Con don Franco Barbero sono stati ancora più duri. Il prete della comunità di
base di Pinerolo è stato di recente ridotto allo stato laicale, cioè
letteralmente «spretato». I motivi adotti dal Vaticano hanno un carattere più
marcatamente teologico, avrebbe negato dogmi di fede, ma i motivi reali sono gli
stessi della rimozione di don Vitaliano: frequentazioni pericolose,
immedesimazione nei movimenti dal basso. Si sono sempre trovate motivazioni
teologiche per accendere i roghi. E anche oggi basta una virgola per accusare
l'eretico di non credere nella Trinità o in qualsiasi altro fondamento della
fede. Si mescoli pure ai ribelli che vogliono scalare il cielo, ma sarà solo.
Non avrà più credibilità e consenso all'interno dell'ovile belante. E'
sconcertante che alcune persone di norma aperte e avvedute si siano lasciate
ingannare dal fumo delle motivazioni teologiche. No, don Vitaliano Della Sala e
don Franco Barbero non sono stati colpiti perché hanno negato la Trinità o la
Resurrezione ma perché si sono «incarnati» nella vitalità dei movimenti dal
basso e hanno rivendicato l'autonomia della loro coscienza e di quella di tutti.
Sono stati separati e isolati dal gregge per decristianizzarli e depotenziarli
in modo da farli così risucchiare totalmente dai movimenti.
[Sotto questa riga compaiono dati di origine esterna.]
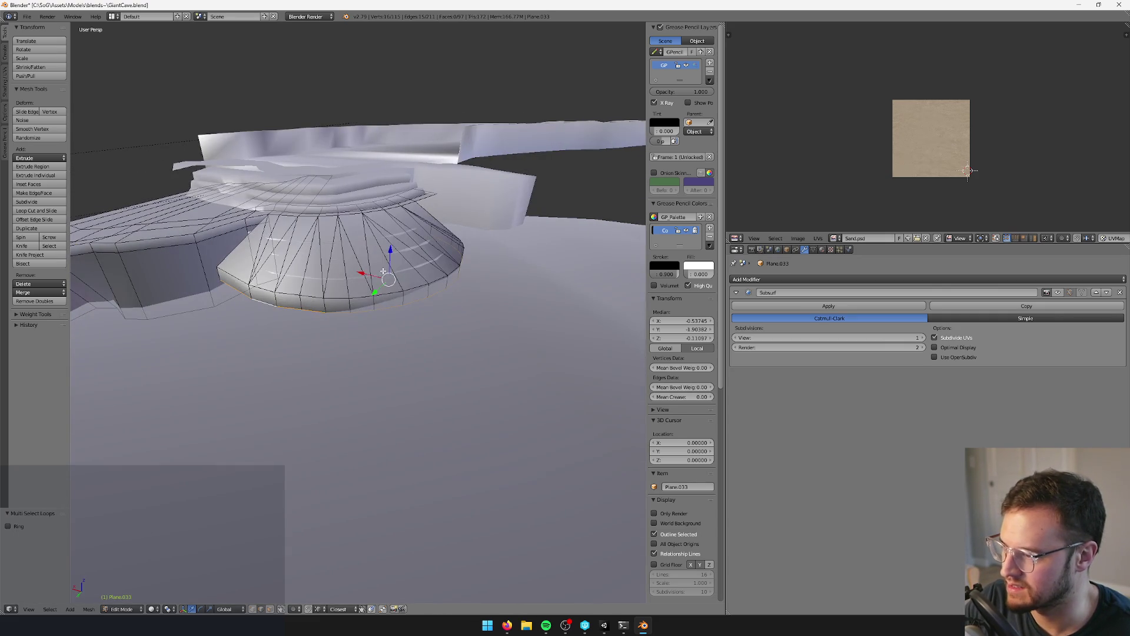
pyautogui.keyDown('shift'); pyautogui.moveTo(391, 249); pyautogui.dragTo(397, 254); pyautogui.keyUp('shift')
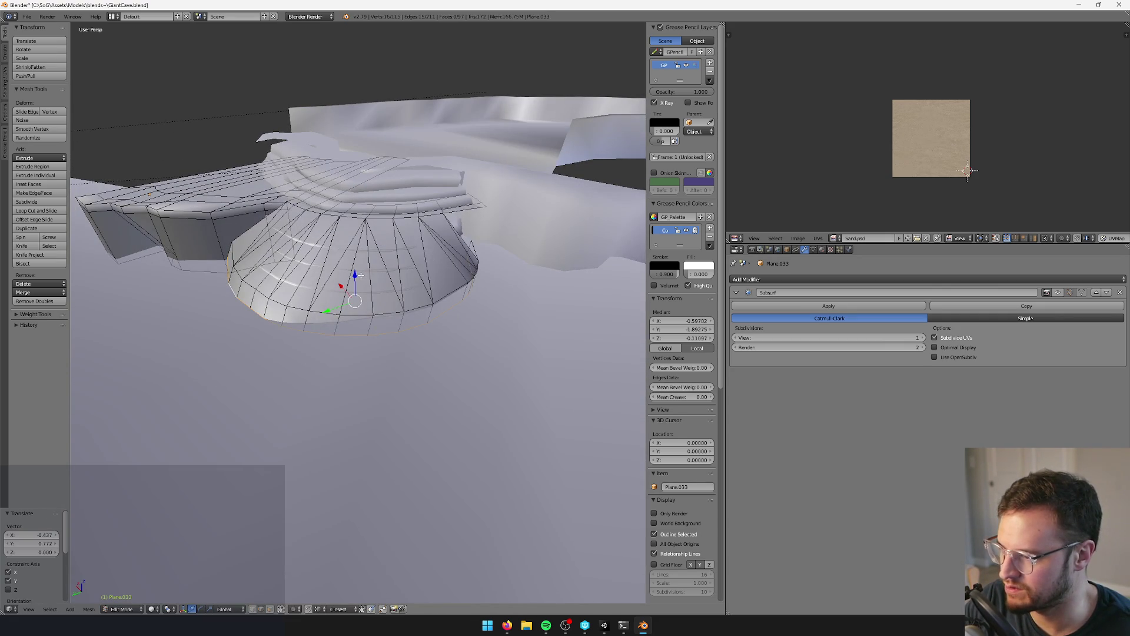
pyautogui.moveTo(375, 277)
pyautogui.mouseDown(button='middle')
pyautogui.moveTo(489, 165)
pyautogui.moveTo(475, 151)
pyautogui.moveTo(467, 159)
pyautogui.moveTo(489, 167)
pyautogui.moveTo(405, 294)
pyautogui.mouseUp(button='middle')
pyautogui.press('alt+s')
pyautogui.click(487, 165)
# - Fill the missing face across the gap between the bridged edges
pyautogui.rightClick(404, 294)
pyautogui.rightClick(425, 310)
pyautogui.keyDown('shift'); pyautogui.rightClick(424, 252); pyautogui.keyUp('shift')
pyautogui.press('f')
Mentre essi
vogliono restare nei movimenti come testimoni del Vangelo dei poveri nelle realtà
emarginate e diseredate attuali e come una spina nel fianco di una Chiesa che
rischia di usare la emarginazione per ritagliarsi uno spazio di potere nella
società secolarizzata. Ce la faranno?
Non saranno soli. Sia per don Vitaliano che per don Franco, la traccia segnata
da esperienze di frontiera come ad esempio i cattolici dei «segni dei tempi» e
fra loro le comunità di base, sebbene incerta, fragile e precaria, è una
possibilità aperta. Insomma il vero interrogativo che resta sospeso è: ritorno
alla consueta secolare separatezza o sviluppo della integrazione («incarnazione»
nel linguaggio cristiano) nel rispetto delle specificità? Il dibattito è
aperto e intenso e qualche volta burrascoso. E' in gioco l'unità del movimento
e la sua capacità di segnare la storia.